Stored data
────────

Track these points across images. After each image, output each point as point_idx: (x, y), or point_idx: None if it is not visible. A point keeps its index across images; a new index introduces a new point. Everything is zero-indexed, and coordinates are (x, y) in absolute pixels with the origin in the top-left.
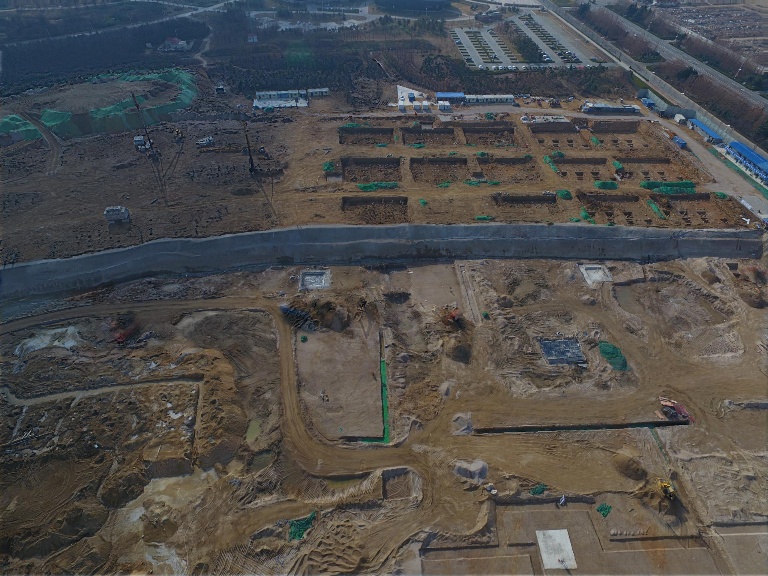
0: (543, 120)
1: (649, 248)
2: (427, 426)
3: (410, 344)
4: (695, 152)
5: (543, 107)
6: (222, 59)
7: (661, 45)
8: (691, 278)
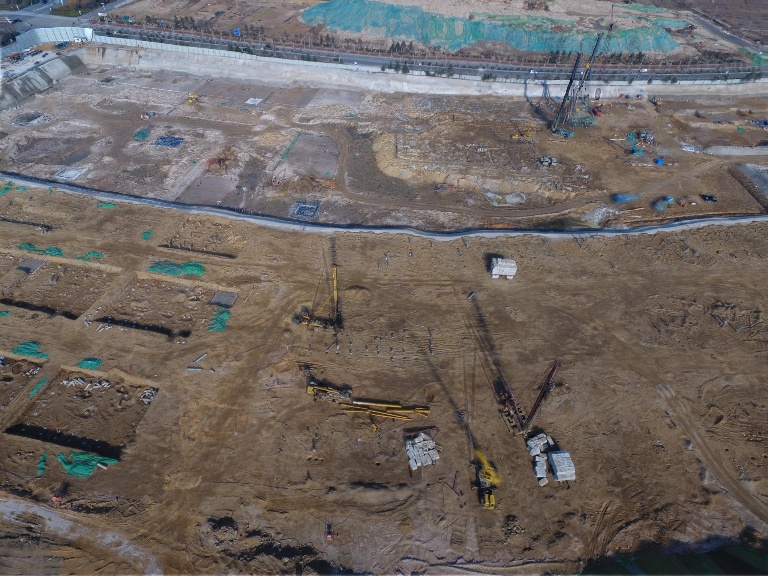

────────

Retype all of the data above word for word, leaving out the pictures.

Track these points across images. After each image, output each point as point_idx: (x, y), or point_idx: None if it is not visible. A point keeps its index across images; a new index introduces a new point. Everything is zero-indexed, and coordinates are (x, y) in absolute pixels with the origin in the top-left.
0: (543, 120)
1: (649, 248)
2: (427, 426)
3: (410, 344)
4: (695, 152)
5: (543, 107)
6: (222, 59)
7: (661, 45)
8: (691, 278)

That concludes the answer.